## Task brief:
Turn the lines of the records below into a JSON list of strings, one string per line and no blank lines, covering every record. Leave the pictures out of the answer.

[Data records]

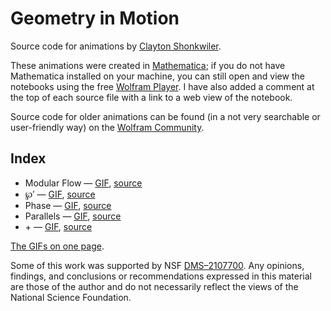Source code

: # Geometry in Motion
Source code for animations by [Clayton Shonkwiler](https://shonkwiler.org).

These animations were created in [Mathematica](https://www.wolfram.com/mathematica/); if you do not have Mathematica installed on your machine, you can still open and view the notebooks using the free [Wolfram Player](https://www.wolfram.com/player/). I have also added a comment at the top of each source file with a link to a web view of the notebook.

Source code for older animations can be found (in a not very searchable or user-friendly way) on the [Wolfram Community](https://community.wolfram.com/web/claytonshonkwiler).

Index
-----

* Modular Flow — [GIF](https://images.squarespace-cdn.com/content/v1/559ecd75e4b04a42423a0fe2/1716580563322-F3TRA7GN8JPZ7ZJ7VD3C/image-asset.gif), [source](source/flow.nb)
* ℘′ — [GIF](https://images.squarespace-cdn.com/content/v1/559ecd75e4b04a42423a0fe2/1716580840132-AMCDO45802WVWL5J41YW/image-asset.gif), [source](source/p.nb)
* Phase — [GIF](https://images.squarespace-cdn.com/content/v1/559ecd75e4b04a42423a0fe2/1747935280867-O0B2VPOKFL1EAQ1FC2Y4/image-asset.gif), [source](source/phase.nb)
* Parallels — [GIF](https://images.squarespace-cdn.com/content/v1/559ecd75e4b04a42423a0fe2/1748967192818-KUFKUOP8XSBGDRLGX49J/horo16s.gif), [source](source/parallels.nb)
* &plus; — [GIF](https://images.squarespace-cdn.com/content/v1/559ecd75e4b04a42423a0fe2/1749228184092-7S6LX6X7A1LH0ASGYIAP/image-asset.gif), [source](source/plus.nb)

[The GIFs on one page](https://shonkwiler.org/geometry).

Some of this work was supported by NSF [DMS–2107700](https://www.nsf.gov/awardsearch/showAward?AWD_ID=2107700). Any opinions, findings, and conclusions or recommendations expressed in this material are those of the author and do not necessarily reflect the views of the National Science Foundation.
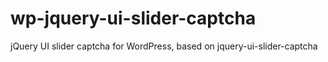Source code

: wp-jquery-ui-slider-captcha
===========================

jQuery UI slider captcha for WordPress, based on jquery-ui-slider-captcha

[/Data records]

## Written solution:
[
  "Source code",
  ": # Geometry in Motion",
  "Source code for animations by [Clayton Shonkwiler](https://shonkwiler.org).",
  "These animations were created in [Mathematica](https://www.wolfram.com/mathematica/); if you do not have Mathematica installed on your machine, you can still open and view the notebooks using the free [Wolfram Player](https://www.wolfram.com/player/). I have also added a comment at the top of each source file with a link to a web view of the notebook.",
  "Source code for older animations can be found (in a not very searchable or user-friendly way) on the [Wolfram Community](https://community.wolfram.com/web/claytonshonkwiler).",
  "Index",
  "-----",
  "* Modular Flow — [GIF](https://images.squarespace-cdn.com/content/v1/559ecd75e4b04a42423a0fe2/1716580563322-F3TRA7GN8JPZ7ZJ7VD3C/image-asset.gif), [source](source/flow.nb)",
  "* ℘′ — [GIF](https://images.squarespace-cdn.com/content/v1/559ecd75e4b04a42423a0fe2/1716580840132-AMCDO45802WVWL5J41YW/image-asset.gif), [source](source/p.nb)",
  "* Phase — [GIF](https://images.squarespace-cdn.com/content/v1/559ecd75e4b04a42423a0fe2/1747935280867-O0B2VPOKFL1EAQ1FC2Y4/image-asset.gif), [source](source/phase.nb)",
  "* Parallels — [GIF](https://images.squarespace-cdn.com/content/v1/559ecd75e4b04a42423a0fe2/1748967192818-KUFKUOP8XSBGDRLGX49J/horo16s.gif), [source](source/parallels.nb)",
  "* &plus; — [GIF](https://images.squarespace-cdn.com/content/v1/559ecd75e4b04a42423a0fe2/1749228184092-7S6LX6X7A1LH0ASGYIAP/image-asset.gif), [source](source/plus.nb)",
  "[The GIFs on one page](https://shonkwiler.org/geometry).",
  "Some of this work was supported by NSF [DMS–2107700](https://www.nsf.gov/awardsearch/showAward?AWD_ID=2107700). Any opinions, findings, and conclusions or recommendations expressed in this material are those of the author and do not necessarily reflect the views of the National Science Foundation.",
  "Source code",
  ": wp-jquery-ui-slider-captcha",
  "===========================",
  "jQuery UI slider captcha for WordPress, based on jquery-ui-slider-captcha"
]